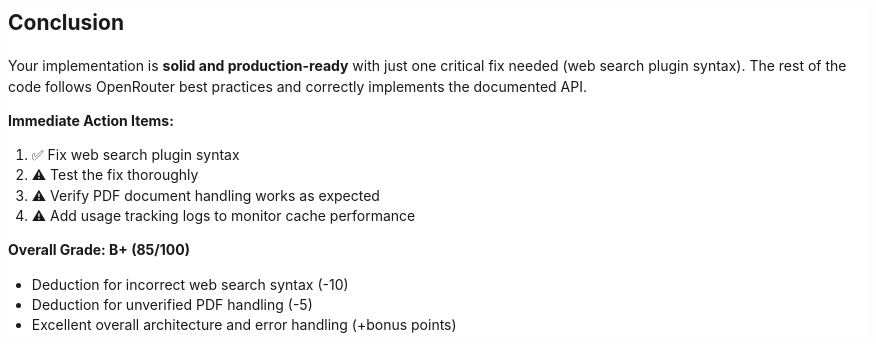 ## Conclusion

Your implementation is **solid and production-ready** with just one critical fix needed (web search plugin syntax). The rest of the code follows OpenRouter best practices and correctly implements the documented API.

**Immediate Action Items:**
1. ✅ Fix web search plugin syntax
2. ⚠️ Test the fix thoroughly
3. ⚠️ Verify PDF document handling works as expected
4. ⚠️ Add usage tracking logs to monitor cache performance

**Overall Grade: B+ (85/100)**
- Deduction for incorrect web search syntax (-10)
- Deduction for unverified PDF handling (-5)
- Excellent overall architecture and error handling (+bonus points)

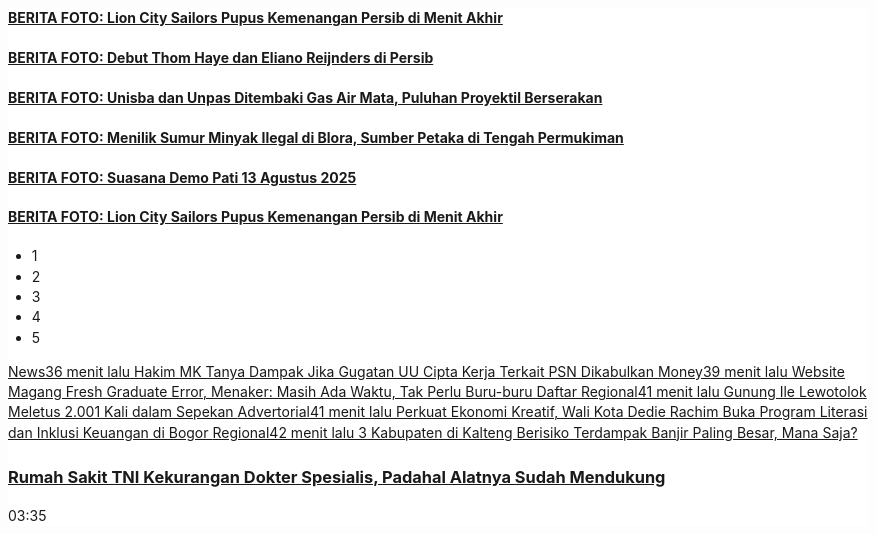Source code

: ####  [BERITA FOTO: Lion City Sailors Pupus Kemenangan Persib di Menit Akhir](https://bola.kompas.com/read/2025/09/19/05542098/berita-foto-lion-city-sailors-pupus-kemenangan-persib-di-menit-akhir)
[](https://bola.kompas.com/read/2025/09/13/11232008/berita-foto-debut-thom-haye-dan-eliano-reijnders-di-persib)
####  [BERITA FOTO: Debut Thom Haye dan Eliano Reijnders di Persib](https://bola.kompas.com/read/2025/09/13/11232008/berita-foto-debut-thom-haye-dan-eliano-reijnders-di-persib)
[](https://bandung.kompas.com/read/2025/09/02/092442478/berita-foto-unisba-dan-unpas-ditembaki-gas-air-mata-puluhan-proyektil)
####  [BERITA FOTO: Unisba dan Unpas Ditembaki Gas Air Mata, Puluhan Proyektil Berserakan](https://bandung.kompas.com/read/2025/09/02/092442478/berita-foto-unisba-dan-unpas-ditembaki-gas-air-mata-puluhan-proyektil)
[](https://regional.kompas.com/read/2025/08/18/142728478/berita-foto-menilik-sumur-minyak-ilegal-di-blora-sumber-petaka-di-tengah)
####  [BERITA FOTO: Menilik Sumur Minyak Ilegal di Blora, Sumber Petaka di Tengah Permukiman](https://regional.kompas.com/read/2025/08/18/142728478/berita-foto-menilik-sumur-minyak-ilegal-di-blora-sumber-petaka-di-tengah)
[](https://regional.kompas.com/read/2025/08/14/094417378/berita-foto-suasana-demo-pati-13-agustus-2025)
####  [BERITA FOTO: Suasana Demo Pati 13 Agustus 2025](https://regional.kompas.com/read/2025/08/14/094417378/berita-foto-suasana-demo-pati-13-agustus-2025)
[](https://bola.kompas.com/read/2025/09/19/05542098/berita-foto-lion-city-sailors-pupus-kemenangan-persib-di-menit-akhir)
####  [BERITA FOTO: Lion City Sailors Pupus Kemenangan Persib di Menit Akhir](https://bola.kompas.com/read/2025/09/19/05542098/berita-foto-lion-city-sailors-pupus-kemenangan-persib-di-menit-akhir)
[](https://www.kompas.com/)
  * 1
  * 2
  * 3
  * 4
  * 5


[ News36 menit lalu Hakim MK Tanya Dampak Jika Gugatan UU Cipta Kerja Terkait PSN Dikabulkan  ](https://nasional.kompas.com/read/2025/10/07/20475681/hakim-mk-tanya-dampak-jika-gugatan-uu-cipta-kerja-terkait-psn-dikabulkan)
[ Money39 menit lalu Website Magang Fresh Graduate Error, Menaker: Masih Ada Waktu, Tak Perlu Buru-buru Daftar  ](https://money.kompas.com/read/2025/10/07/204428126/website-magang-fresh-graduate-error-menaker-masih-ada-waktu-tak-perlu-buru)
[ Regional41 menit lalu Gunung Ile Lewotolok Meletus 2.001 Kali dalam Sepekan  ](https://regional.kompas.com/read/2025/10/07/204240178/gunung-ile-lewotolok-meletus-2001-kali-dalam-sepekan)
[ Advertorial41 menit lalu Perkuat Ekonomi Kreatif, Wali Kota Dedie Rachim Buka Program Literasi dan Inklusi Keuangan di Bogor  ](https://biz.kompas.com/read/2025/10/07/204237928/perkuat-ekonomi-kreatif-wali-kota-dedie-rachim-buka-program-literasi-dan-inklusi)
[ Regional42 menit lalu 3 Kabupaten di Kalteng Berisiko Terdampak Banjir Paling Besar, Mana Saja?  ](https://regional.kompas.com/read/2025/10/07/204157078/3-kabupaten-di-kalteng-berisiko-terdampak-banjir-paling-besar-mana-saja)
###  [Rumah Sakit TNI Kekurangan Dokter Spesialis, Padahal Alatnya Sudah Mendukung](https://www.kgnow.com/watch/1881221/rumah-sakit-tni-kekurangan-dokter-spesialis-padahal-alatnya-sudah-mendukung?source=KOMPASCOM&position=wp_terkini__player_2)
03:35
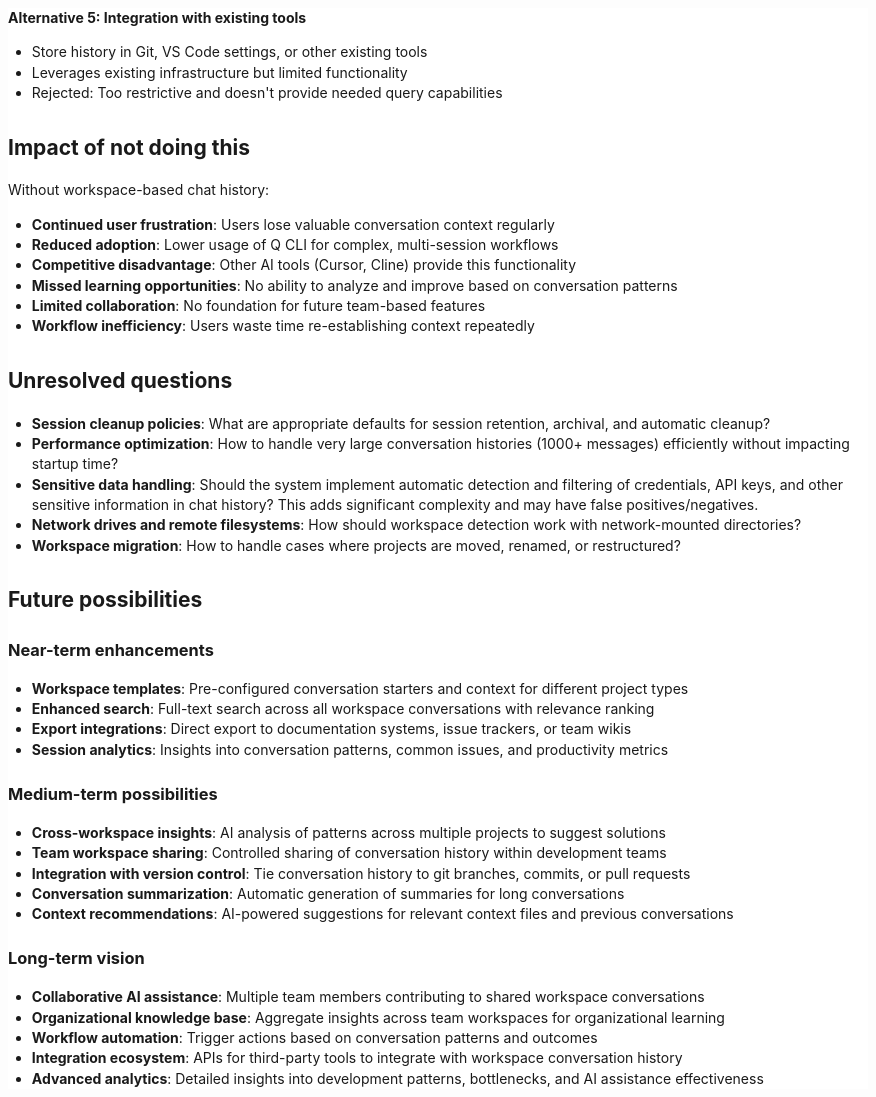 **Alternative 5: Integration with existing tools**
- Store history in Git, VS Code settings, or other existing tools
- Leverages existing infrastructure but limited functionality
- Rejected: Too restrictive and doesn't provide needed query capabilities

## Impact of not doing this

Without workspace-based chat history:
- **Continued user frustration**: Users lose valuable conversation context regularly
- **Reduced adoption**: Lower usage of Q CLI for complex, multi-session workflows
- **Competitive disadvantage**: Other AI tools (Cursor, Cline) provide this functionality
- **Missed learning opportunities**: No ability to analyze and improve based on conversation patterns
- **Limited collaboration**: No foundation for future team-based features
- **Workflow inefficiency**: Users waste time re-establishing context repeatedly

## Unresolved questions

- **Session cleanup policies**: What are appropriate defaults for session retention, archival, and automatic cleanup?
- **Performance optimization**: How to handle very large conversation histories (1000+ messages) efficiently without impacting startup time?
- **Sensitive data handling**: Should the system implement automatic detection and filtering of credentials, API keys, and other sensitive information in chat history? This adds significant complexity and may have false positives/negatives.
- **Network drives and remote filesystems**: How should workspace detection work with network-mounted directories?
- **Workspace migration**: How to handle cases where projects are moved, renamed, or restructured?

## Future possibilities

### Near-term enhancements
- **Workspace templates**: Pre-configured conversation starters and context for different project types
- **Enhanced search**: Full-text search across all workspace conversations with relevance ranking
- **Export integrations**: Direct export to documentation systems, issue trackers, or team wikis
- **Session analytics**: Insights into conversation patterns, common issues, and productivity metrics

### Medium-term possibilities
- **Cross-workspace insights**: AI analysis of patterns across multiple projects to suggest solutions
- **Team workspace sharing**: Controlled sharing of conversation history within development teams
- **Integration with version control**: Tie conversation history to git branches, commits, or pull requests
- **Conversation summarization**: Automatic generation of summaries for long conversations
- **Context recommendations**: AI-powered suggestions for relevant context files and previous conversations

### Long-term vision
- **Collaborative AI assistance**: Multiple team members contributing to shared workspace conversations
- **Organizational knowledge base**: Aggregate insights across team workspaces for organizational learning
- **Workflow automation**: Trigger actions based on conversation patterns and outcomes
- **Integration ecosystem**: APIs for third-party tools to integrate with workspace conversation history
- **Advanced analytics**: Detailed insights into development patterns, bottlenecks, and AI assistance effectiveness
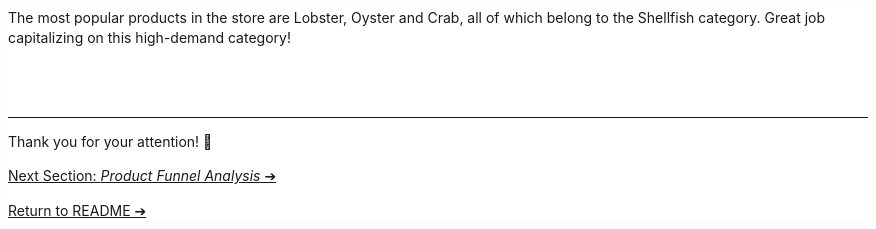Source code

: The most popular products in the store are Lobster, Oyster and Crab, all of which belong to the Shellfish category. Great job capitalizing on this high-demand category!

<br></br>
***

Thank you for your attention! 🫶️

[Next Section: *Product Funnel Analysis* ➔](https://github.com/ElaWajdzik/SQL-Challenge-Case-Study-6---Clique-Bait/blob/main/C.%20Product%20Funnel%20Analysis.md)

[Return to README ➔](https://github.com/ElaWajdzik/SQL-Challenge-Case-Study-6---Clique-Bait/blob/main/README.md)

Instructions to follow: Once the pictures are removed, repeat all of the data above exactly.

Problem solution:
 ## Conclusion

Your implementation is **solid and production-ready** with just one critical fix needed (web search plugin syntax). The rest of the code follows OpenRouter best practices and correctly implements the documented API.

**Immediate Action Items:**
1. ✅ Fix web search plugin syntax
2. ⚠️ Test the fix thoroughly
3. ⚠️ Verify PDF document handling works as expected
4. ⚠️ Add usage tracking logs to monitor cache performance

**Overall Grade: B+ (85/100)**
- Deduction for incorrect web search syntax (-10)
- Deduction for unverified PDF handling (-5)
- Excellent overall architecture and error handling (+bonus points)

Source code

: ####  [BERITA FOTO: Lion City Sailors Pupus Kemenangan Persib di Menit Akhir](https://bola.kompas.com/read/2025/09/19/05542098/berita-foto-lion-city-sailors-pupus-kemenangan-persib-di-menit-akhir)
[](https://bola.kompas.com/read/2025/09/13/11232008/berita-foto-debut-thom-haye-dan-eliano-reijnders-di-persib)
####  [BERITA FOTO: Debut Thom Haye dan Eliano Reijnders di Persib](https://bola.kompas.com/read/2025/09/13/11232008/berita-foto-debut-thom-haye-dan-eliano-reijnders-di-persib)
[](https://bandung.kompas.com/read/2025/09/02/092442478/berita-foto-unisba-dan-unpas-ditembaki-gas-air-mata-puluhan-proyektil)
####  [BERITA FOTO: Unisba dan Unpas Ditembaki Gas Air Mata, Puluhan Proyektil Berserakan](https://bandung.kompas.com/read/2025/09/02/092442478/berita-foto-unisba-dan-unpas-ditembaki-gas-air-mata-puluhan-proyektil)
[](https://regional.kompas.com/read/2025/08/18/142728478/berita-foto-menilik-sumur-minyak-ilegal-di-blora-sumber-petaka-di-tengah)
####  [BERITA FOTO: Menilik Sumur Minyak Ilegal di Blora, Sumber Petaka di Tengah Permukiman](https://regional.kompas.com/read/2025/08/18/142728478/berita-foto-menilik-sumur-minyak-ilegal-di-blora-sumber-petaka-di-tengah)
[](https://regional.kompas.com/read/2025/08/14/094417378/berita-foto-suasana-demo-pati-13-agustus-2025)
####  [BERITA FOTO: Suasana Demo Pati 13 Agustus 2025](https://regional.kompas.com/read/2025/08/14/094417378/berita-foto-suasana-demo-pati-13-agustus-2025)
[](https://bola.kompas.com/read/2025/09/19/05542098/berita-foto-lion-city-sailors-pupus-kemenangan-persib-di-menit-akhir)
####  [BERITA FOTO: Lion City Sailors Pupus Kemenangan Persib di Menit Akhir](https://bola.kompas.com/read/2025/09/19/05542098/berita-foto-lion-city-sailors-pupus-kemenangan-persib-di-menit-akhir)
[](https://www.kompas.com/)
  * 1
  * 2
  * 3
  * 4
  * 5


[ News36 menit lalu Hakim MK Tanya Dampak Jika Gugatan UU Cipta Kerja Terkait PSN Dikabulkan  ](https://nasional.kompas.com/read/2025/10/07/20475681/hakim-mk-tanya-dampak-jika-gugatan-uu-cipta-kerja-terkait-psn-dikabulkan)
[ Money39 menit lalu Website Magang Fresh Graduate Error, Menaker: Masih Ada Waktu, Tak Perlu Buru-buru Daftar  ](https://money.kompas.com/read/2025/10/07/204428126/website-magang-fresh-graduate-error-menaker-masih-ada-waktu-tak-perlu-buru)
[ Regional41 menit lalu Gunung Ile Lewotolok Meletus 2.001 Kali dalam Sepekan  ](https://regional.kompas.com/read/2025/10/07/204240178/gunung-ile-lewotolok-meletus-2001-kali-dalam-sepekan)
[ Advertorial41 menit lalu Perkuat Ekonomi Kreatif, Wali Kota Dedie Rachim Buka Program Literasi dan Inklusi Keuangan di Bogor  ](https://biz.kompas.com/read/2025/10/07/204237928/perkuat-ekonomi-kreatif-wali-kota-dedie-rachim-buka-program-literasi-dan-inklusi)
[ Regional42 menit lalu 3 Kabupaten di Kalteng Berisiko Terdampak Banjir Paling Besar, Mana Saja?  ](https://regional.kompas.com/read/2025/10/07/204157078/3-kabupaten-di-kalteng-berisiko-terdampak-banjir-paling-besar-mana-saja)
###  [Rumah Sakit TNI Kekurangan Dokter Spesialis, Padahal Alatnya Sudah Mendukung](https://www.kgnow.com/watch/1881221/rumah-sakit-tni-kekurangan-dokter-spesialis-padahal-alatnya-sudah-mendukung?source=KOMPASCOM&position=wp_terkini__player_2)
03:35
 **Alternative 5: Integration with existing tools**
- Store history in Git, VS Code settings, or other existing tools
- Leverages existing infrastructure but limited functionality
- Rejected: Too restrictive and doesn't provide needed query capabilities

## Impact of not doing this

Without workspace-based chat history:
- **Continued user frustration**: Users lose valuable conversation context regularly
- **Reduced adoption**: Lower usage of Q CLI for complex, multi-session workflows
- **Competitive disadvantage**: Other AI tools (Cursor, Cline) provide this functionality
- **Missed learning opportunities**: No ability to analyze and improve based on conversation patterns
- **Limited collaboration**: No foundation for future team-based features
- **Workflow inefficiency**: Users waste time re-establishing context repeatedly

## Unresolved questions

- **Session cleanup policies**: What are appropriate defaults for session retention, archival, and automatic cleanup?
- **Performance optimization**: How to handle very large conversation histories (1000+ messages) efficiently without impacting startup time?
- **Sensitive data handling**: Should the system implement automatic detection and filtering of credentials, API keys, and other sensitive information in chat history? This adds significant complexity and may have false positives/negatives.
- **Network drives and remote filesystems**: How should workspace detection work with network-mounted directories?
- **Workspace migration**: How to handle cases where projects are moved, renamed, or restructured?

## Future possibilities

### Near-term enhancements
- **Workspace templates**: Pre-configured conversation starters and context for different project types
- **Enhanced search**: Full-text search across all workspace conversations with relevance ranking
- **Export integrations**: Direct export to documentation systems, issue trackers, or team wikis
- **Session analytics**: Insights into conversation patterns, common issues, and productivity metrics

### Medium-term possibilities
- **Cross-workspace insights**: AI analysis of patterns across multiple projects to suggest solutions
- **Team workspace sharing**: Controlled sharing of conversation history within development teams
- **Integration with version control**: Tie conversation history to git branches, commits, or pull requests
- **Conversation summarization**: Automatic generation of summaries for long conversations
- **Context recommendations**: AI-powered suggestions for relevant context files and previous conversations

### Long-term vision
- **Collaborative AI assistance**: Multiple team members contributing to shared workspace conversations
- **Organizational knowledge base**: Aggregate insights across team workspaces for organizational learning
- **Workflow automation**: Trigger actions based on conversation patterns and outcomes
- **Integration ecosystem**: APIs for third-party tools to integrate with workspace conversation history
- **Advanced analytics**: Detailed insights into development patterns, bottlenecks, and AI assistance effectiveness
Source code

: The most popular products in the store are Lobster, Oyster and Crab, all of which belong to the Shellfish category. Great job capitalizing on this high-demand category!

<br></br>
***

Thank you for your attention! 🫶️

[Next Section: *Product Funnel Analysis* ➔](https://github.com/ElaWajdzik/SQL-Challenge-Case-Study-6---Clique-Bait/blob/main/C.%20Product%20Funnel%20Analysis.md)

[Return to README ➔](https://github.com/ElaWajdzik/SQL-Challenge-Case-Study-6---Clique-Bait/blob/main/README.md)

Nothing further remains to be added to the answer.